On one level, the atheist we encounter day-to-day says (with a slightly idiotic tone): “Ok, so you’re telling me that there is a big man in the sky who, like, controls things on earth…that’s so stupid bro”, or if you rather: “an omniscient being who rules for eternity and is the ontological causal factor is unprovable and unscientific”. Now this tendency to anthropomorphize and articulate a vision of god with king-like and earthly powers is a reduction and simplification of religion, and this says far more about the atheist than the believer. While there are undoubtedly a good number of religious people who have come to understand their God in this way, it is historically a perversion and obfuscation of what has traditionally been practiced and believed.

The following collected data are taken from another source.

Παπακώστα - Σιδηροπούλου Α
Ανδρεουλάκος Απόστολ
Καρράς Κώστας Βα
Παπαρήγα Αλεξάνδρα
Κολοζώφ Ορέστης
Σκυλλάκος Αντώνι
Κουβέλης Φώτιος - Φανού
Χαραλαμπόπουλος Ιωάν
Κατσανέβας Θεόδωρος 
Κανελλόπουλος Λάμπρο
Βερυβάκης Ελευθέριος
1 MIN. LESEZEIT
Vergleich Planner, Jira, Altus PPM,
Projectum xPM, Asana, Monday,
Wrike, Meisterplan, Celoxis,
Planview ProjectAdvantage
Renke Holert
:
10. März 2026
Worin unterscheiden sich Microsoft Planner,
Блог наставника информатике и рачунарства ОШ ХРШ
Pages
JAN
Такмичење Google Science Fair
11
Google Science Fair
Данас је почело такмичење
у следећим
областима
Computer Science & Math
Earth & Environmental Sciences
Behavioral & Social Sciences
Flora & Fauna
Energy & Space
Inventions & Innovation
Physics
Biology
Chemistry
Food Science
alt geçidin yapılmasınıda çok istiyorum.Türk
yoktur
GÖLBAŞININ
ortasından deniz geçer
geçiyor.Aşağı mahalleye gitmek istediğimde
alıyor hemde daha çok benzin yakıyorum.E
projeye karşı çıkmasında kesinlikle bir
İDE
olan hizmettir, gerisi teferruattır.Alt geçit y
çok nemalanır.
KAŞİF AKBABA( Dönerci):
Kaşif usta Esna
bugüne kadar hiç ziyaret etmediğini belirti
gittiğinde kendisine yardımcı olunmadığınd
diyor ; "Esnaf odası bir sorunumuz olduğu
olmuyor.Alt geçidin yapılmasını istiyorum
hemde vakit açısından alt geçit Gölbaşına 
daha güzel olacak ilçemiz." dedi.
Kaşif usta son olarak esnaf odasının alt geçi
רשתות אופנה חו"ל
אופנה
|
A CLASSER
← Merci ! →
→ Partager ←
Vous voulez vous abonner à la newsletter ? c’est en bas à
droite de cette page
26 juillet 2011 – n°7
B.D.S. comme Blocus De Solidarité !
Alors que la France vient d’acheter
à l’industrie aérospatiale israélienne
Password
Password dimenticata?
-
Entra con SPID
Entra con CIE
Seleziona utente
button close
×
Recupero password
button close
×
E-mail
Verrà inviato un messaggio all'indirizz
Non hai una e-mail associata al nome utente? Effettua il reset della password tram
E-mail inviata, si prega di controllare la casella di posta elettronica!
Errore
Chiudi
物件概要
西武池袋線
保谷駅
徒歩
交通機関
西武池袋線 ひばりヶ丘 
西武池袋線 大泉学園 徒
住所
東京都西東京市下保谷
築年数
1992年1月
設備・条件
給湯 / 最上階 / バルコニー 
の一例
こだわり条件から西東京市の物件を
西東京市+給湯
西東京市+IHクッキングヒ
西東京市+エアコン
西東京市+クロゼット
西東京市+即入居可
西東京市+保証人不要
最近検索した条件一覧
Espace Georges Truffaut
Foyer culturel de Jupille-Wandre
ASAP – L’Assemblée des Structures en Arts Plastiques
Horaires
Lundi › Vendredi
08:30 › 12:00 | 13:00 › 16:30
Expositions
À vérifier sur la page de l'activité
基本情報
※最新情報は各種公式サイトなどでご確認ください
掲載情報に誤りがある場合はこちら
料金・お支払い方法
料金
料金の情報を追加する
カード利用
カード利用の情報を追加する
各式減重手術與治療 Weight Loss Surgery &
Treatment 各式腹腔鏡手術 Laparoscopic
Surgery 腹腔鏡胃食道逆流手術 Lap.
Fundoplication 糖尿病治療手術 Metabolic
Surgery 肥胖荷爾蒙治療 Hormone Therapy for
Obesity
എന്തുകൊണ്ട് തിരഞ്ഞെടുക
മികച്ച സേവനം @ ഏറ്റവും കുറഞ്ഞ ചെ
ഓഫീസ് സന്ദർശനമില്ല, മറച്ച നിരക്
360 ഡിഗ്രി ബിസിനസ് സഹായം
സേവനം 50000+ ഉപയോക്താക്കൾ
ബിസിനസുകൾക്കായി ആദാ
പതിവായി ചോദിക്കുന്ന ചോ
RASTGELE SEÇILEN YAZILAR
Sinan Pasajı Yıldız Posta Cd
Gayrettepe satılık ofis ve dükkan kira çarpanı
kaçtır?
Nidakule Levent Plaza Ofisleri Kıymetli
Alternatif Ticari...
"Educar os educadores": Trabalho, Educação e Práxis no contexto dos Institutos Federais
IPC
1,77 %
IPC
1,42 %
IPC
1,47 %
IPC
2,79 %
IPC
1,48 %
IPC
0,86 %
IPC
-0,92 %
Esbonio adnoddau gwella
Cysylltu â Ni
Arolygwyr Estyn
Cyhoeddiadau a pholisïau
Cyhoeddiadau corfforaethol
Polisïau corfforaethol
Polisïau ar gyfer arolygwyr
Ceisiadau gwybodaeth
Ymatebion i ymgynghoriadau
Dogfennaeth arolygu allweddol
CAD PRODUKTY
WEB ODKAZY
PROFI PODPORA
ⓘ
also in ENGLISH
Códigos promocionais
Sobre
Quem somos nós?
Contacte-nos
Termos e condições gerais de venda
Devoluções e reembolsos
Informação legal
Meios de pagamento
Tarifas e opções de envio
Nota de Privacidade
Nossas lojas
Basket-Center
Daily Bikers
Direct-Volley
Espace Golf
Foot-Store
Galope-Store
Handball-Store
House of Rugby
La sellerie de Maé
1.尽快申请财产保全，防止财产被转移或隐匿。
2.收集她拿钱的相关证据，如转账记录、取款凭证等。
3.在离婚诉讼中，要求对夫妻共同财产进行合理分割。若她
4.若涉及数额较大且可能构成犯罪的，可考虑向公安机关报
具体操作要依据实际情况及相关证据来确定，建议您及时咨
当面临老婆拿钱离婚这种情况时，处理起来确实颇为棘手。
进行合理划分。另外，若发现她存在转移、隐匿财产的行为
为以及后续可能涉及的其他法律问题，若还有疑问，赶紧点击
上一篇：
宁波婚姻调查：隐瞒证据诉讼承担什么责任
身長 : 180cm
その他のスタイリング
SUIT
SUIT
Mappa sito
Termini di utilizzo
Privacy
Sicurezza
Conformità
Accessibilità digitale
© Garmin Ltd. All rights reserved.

Within a more formal academic context, scientists like the astrophysicist Lawrence Krauss tell us that religion and philosophy are outdated and unnecessary in light of developments in bioethics, astrophysics, and cosmology. His theory, which prevails and grows popular to this day, tells us that the traditionally unanswerable WHY is unanswerable no longer. This WHY, related to the Big Bang Theory, has for scientists traditionally been the last bastion for religiosity. Why did the Big Bang Theory occur? How did two things come together to lead to the various forces and collisions which produced all that is in this universe? Krauss’ answer is 240 pages long, but is essentially: something came from nothing, and not only can something arise from nothing, but that something will ALWAYS arise from nothing.
Does anybody else smell religion masquerading as science? Science’s frustrations at answering only the HOWs and not the WHYs is not something that can be overcome, for this limit is inherent. The scientific method can, with staggering progress and speed, answer more and more of the HOWs of biological, physical and chemical life. This sudden and unfounded desire to begin scaling the WHYs is a product of the cultish attitude which any invariably affects any overachieving field. If my memory serves me well, it was exactly this type of attitude, this sense of omniscience if you will, which was to lead to the downfall of religion’s legitimacy. Now we find science in the midst of reaching cult levels, therefore falling prey to the same hubris which enabled its popularity. In other words, while religion lost much of its authority in its mission to answer the HOWs, science is undergoing a similar loss of legitimacy in its mission to answer the WHYs.
Where does that leave us? What happens when someone asks you to prove that God exists? Well to begin with, you will find only futility and fallacy if you look for religion within the territory of science. Using the rules of science in matters of religion is useless and untruthful. So when someone asks you to prove God’s existence, in essence, what they are asking is for you to use the laws of science; proof is a method and tool of science — not the only way of knowing. And if they ask you to articulate what God is, once again they are asking you to prove God in the language of energy and matter (biology, chemistry and physics).
If religion is to be anything, it must be a feeling. Not a whimper, not a smile but a transcendence. Religion exists not in the word but in the sensation of being. It exists at a sunset and a sunrise, during a snowfall and a rainstorm. Religion is not the answer to these forces, but it is to be experienced in their presence. Religion can be articulated only in the language of being and acting; it is not to be proved but rather to be experienced through faith and understanding. Religion is hard and in many ways keeps us from fulfilling our basic desires. Our desire to know more and more, our proclivity toward answers and not questions, as well as our compulsion for preeminence as opposed to striving for humility all lead us to uphold science over religion. Science fulfills these desires, in turn providing us with a pseudo-certain bravado which comforts the living but not the dying.